Être une femme précaire, c’est accepter des mois durant les propos obscènes sur mon physique par l’employé d’accueil. C’est le laisser une première fois toucher mes cheveux. Une deuxième fois. Une dernière fois, avant de le menacer de porter plainte pour harcèlement sexuel. C’est, chaque jour, savoir que ma tenue suscitera des questionnements et des réflexions. C’est entendre le chef de la cuisine dire qu’aujourd’hui, ma robe lui plaît. Le secrétaire de direction, que je « lui fais des choses ». Des blagues graveleuses et douteuses au quotidien, et le poids du silence. Être une femme au sein d’une équipe mixte, c’est aussi faire le constat saisissant des différences de traitement des employé-e-s en fonction de leur genre : nous sommes nombreuses à ne pas être saluées, au profit de nos homologues masculins ; nombreuses également à être relégués au soin des élèves et à la paperasse, tandis que nos collègues masculins accompagnent les sorties pédagogiques, montent des animations sportives et sont conviés à des réunions.

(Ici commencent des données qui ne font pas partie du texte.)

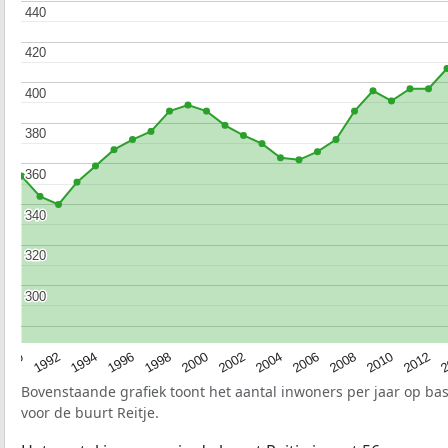
440
440
420
420
400
400
380
380
360
360
340
340
320
320
300
300
1990
1992
1994
1996
1998
2000
2002
2004
2006
2008
2010
2012
2
Bovenstaande grafiek toont het aantal inwoners per jaar op ba
voor de buurt Reitje.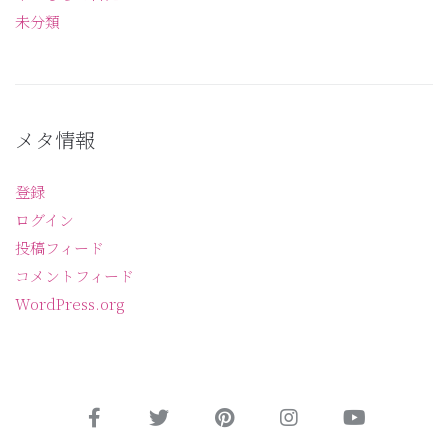
未分類
メタ情報
登録
ログイン
投稿フィード
コメントフィード
WordPress.org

La précarité de notre métier est liée à deux facteurs : le CDD renouvelable six fois seulement, et la paye qui ne rend justice ni à nos responsabilités légales, morales et émotionnelles, ni à nos fonctions. Cette précarité nous empêche de partir et de lutter. Trop d’entre nous n’osent pas rejoindre les rangs d’un syndicat pour bénéficier d’une relative protection. Nous acceptons des heures supplémentaires non rémunérées, nous assurons plusieurs postes à la fois, nous gérons soixante-dix élèves par permanence, le tout sans reconnaissance morale ni pécuniaire. Notre autorité, en tant que femmes, est sans cesse remise en question : les professeur-e-s demandent à nos collègues hommes d’intervenir en classe lorsqu’ils ont des problèmes et c’est à eux que s’adressent enseignant-e-s, membres de l’administration et parent-e-s en cas de questions ou de doutes.

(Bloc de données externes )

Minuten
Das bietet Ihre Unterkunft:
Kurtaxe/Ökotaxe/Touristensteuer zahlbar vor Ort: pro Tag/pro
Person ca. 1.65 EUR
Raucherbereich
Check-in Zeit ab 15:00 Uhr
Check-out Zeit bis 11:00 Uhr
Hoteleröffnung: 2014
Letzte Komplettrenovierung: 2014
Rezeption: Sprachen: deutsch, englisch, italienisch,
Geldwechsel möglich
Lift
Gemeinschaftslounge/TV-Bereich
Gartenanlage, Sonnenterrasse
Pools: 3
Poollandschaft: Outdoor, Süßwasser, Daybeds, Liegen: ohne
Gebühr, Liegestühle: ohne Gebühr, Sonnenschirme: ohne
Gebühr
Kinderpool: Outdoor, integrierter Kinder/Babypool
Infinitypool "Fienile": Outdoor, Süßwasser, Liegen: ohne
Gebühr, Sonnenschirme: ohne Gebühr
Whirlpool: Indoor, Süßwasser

Au sein d’un établissement dans lequel j’ai travaillé, deux collègues et moi-même avons dénoncé le harcèlement moral et sexuel que nous subissions dans l’espace de la vie scolaire. Nous avons été reçues, entendues, et aucune suite n’a jamais été donnée à nos réclamations. Pourtant, notre bien-être et celui des élèves étaient en jeu. C’est lui, à la fin de l’année, qui a été récompensé et remercié, nous qui avons mis des mois à nous remettre des violences vécues dans les quelques mètres carrés de la vie scolaire. Les statistiques le prouvent : ce sont les femmes qui occupent les emplois les plus précaires et les moins bien rémunérés. De nombreux facteurs expliquent cela : nous occupons des rôles de soin, d’écoute et de bienveillance ; nous sacrifions nos études ou notre carrière pour notre famille (ce n’est pas mon cas). Nous peinons à trouver des emplois à la hauteur de nos diplômes et de nos compétences, sous prétexte que nous sommes des femmes. Pourtant, le métier que j’exerce est indispensable et représentait pour moi une source d’épanouissement : j’estime que les relations que nous nouons avec les adolescent-e-s, souvent mis-e-s de côté, sont la clef de la transformation et de la disparition des préjugés et oppressions.

 


Bien sûr, ce que je mets en lumière ici est tout aussi valable pour les personnes trans* et non-binaires. Néanmoins, n’ayant aucune connaissance exerçant le métier d’assistant-e d’éducation qui soit trans* ou non-binaire, et étant moi-même une femme cisgenre, je préfère ne parler qu’en mon nom propre. Pour autant, il me paraît important de souligner que la précarité que j’évoque les touche également de plein fouet. Ils et elles y sont, plus encore que les personnes cisgenres, confronté-e-s.